#### [Texto de partida]
____
Y, por extraño que parezca, merece la pena iniciar esta reflexión sobre el impacto de la obra de Poe en el cine internándonos… en un teatro. Fue el 21 de septiembre de 2002 cuando la compañía catalana Dagoll Dagom estrenaba, en el barcelonés Tea­tro Poliorama, su ambicioso musical Poe, en palabras de Joan Lluís Bozzo, autor del texto y director del montaje, «un tributo al poeta visionario que nos inició en el misterio y en el placer de la angustia y supo, como nadie, encontrar un punto de luz resplandeciente en medio de nuestra parte más oscura». No obstante, la obra de Dagoll Dagom, más que zambullirse en el universo literario de Poe, lo que hacía era reconstruirlo, invocarlo, examinarlo incluso, a través del cine: la fastuosidad del decorado –que desbordaba los límites del tradicional escenario all’italiana, mediante una intrincada red de escaleras y pasadizos–, del vestuario y de los maquillajes, sumada a la estudiada tenebrosidad de la iluminación, de la puesta en escena, nos remitían tanto a los films de Roger Corman o a Jean Epstein y La chute de la maison Usher (1928), como a la perturbadora estética expresionista de James Sibley Watson y Melville Webber en The Fall of the House of Usher (1928), o a los delirios barrocos de Danza macabra (1964), de Antonio Margheriti.
____
#### [Objetivo del ejercicio]
Transcribe íntegro y sin cambios el texto anterior sobre la huella de Poe en el cine.

#### [Registros proporcionados]
____
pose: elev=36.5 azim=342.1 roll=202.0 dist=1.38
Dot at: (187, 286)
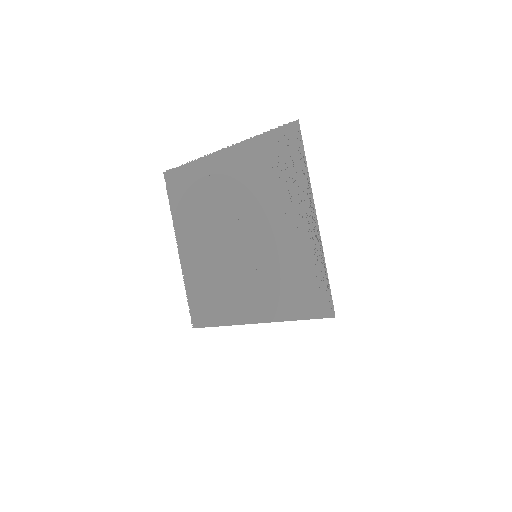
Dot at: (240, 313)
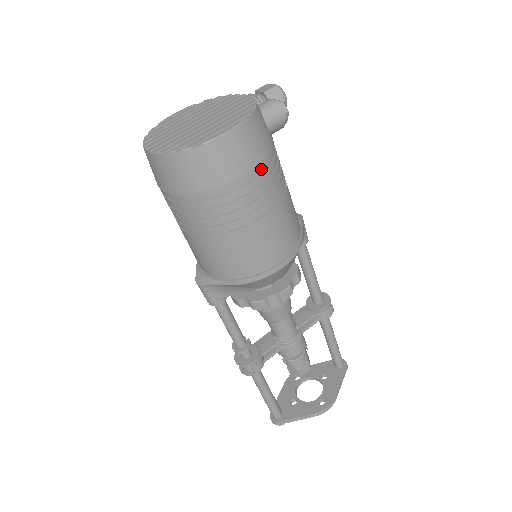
____
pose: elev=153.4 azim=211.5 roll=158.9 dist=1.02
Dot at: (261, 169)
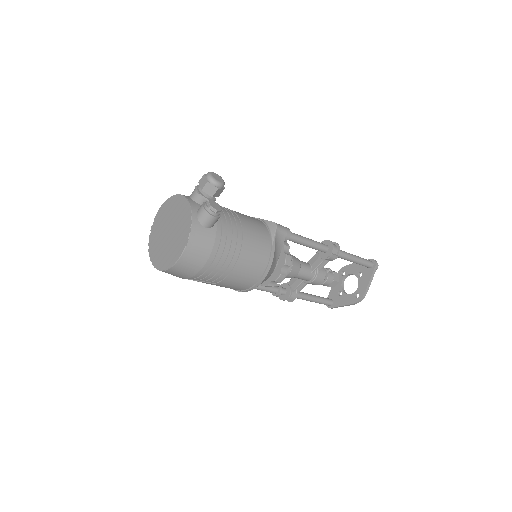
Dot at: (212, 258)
____
#### [Tarea resuelta]
Y, por extraño que parezca, merece la pena iniciar esta reflexión sobre el impacto de la obra de Poe en el cine internándonos… en un teatro. Fue el 21 de septiembre de 2002 cuando la compañía catalana Dagoll Dagom estrenaba, en el barcelonés Tea­tro Poliorama, su ambicioso musical Poe, en palabras de Joan Lluís Bozzo, autor del texto y director del montaje, «un tributo al poeta visionario que nos inició en el misterio y en el placer de la angustia y supo, como nadie, encontrar un punto de luz resplandeciente en medio de nuestra parte más oscura». No obstante, la obra de Dagoll Dagom, más que zambullirse en el universo literario de Poe, lo que hacía era reconstruirlo, invocarlo, examinarlo incluso, a través del cine: la fastuosidad del decorado –que desbordaba los límites del tradicional escenario all’italiana, mediante una intrincada red de escaleras y pasadizos–, del vestuario y de los maquillajes, sumada a la estudiada tenebrosidad de la iluminación, de la puesta en escena, nos remitían tanto a los films de Roger Corman o a Jean Epstein y La chute de la maison Usher (1928), como a la perturbadora estética expresionista de James Sibley Watson y Melville Webber en The Fall of the House of Usher (1928), o a los delirios barrocos de Danza macabra (1964), de Antonio Margheriti.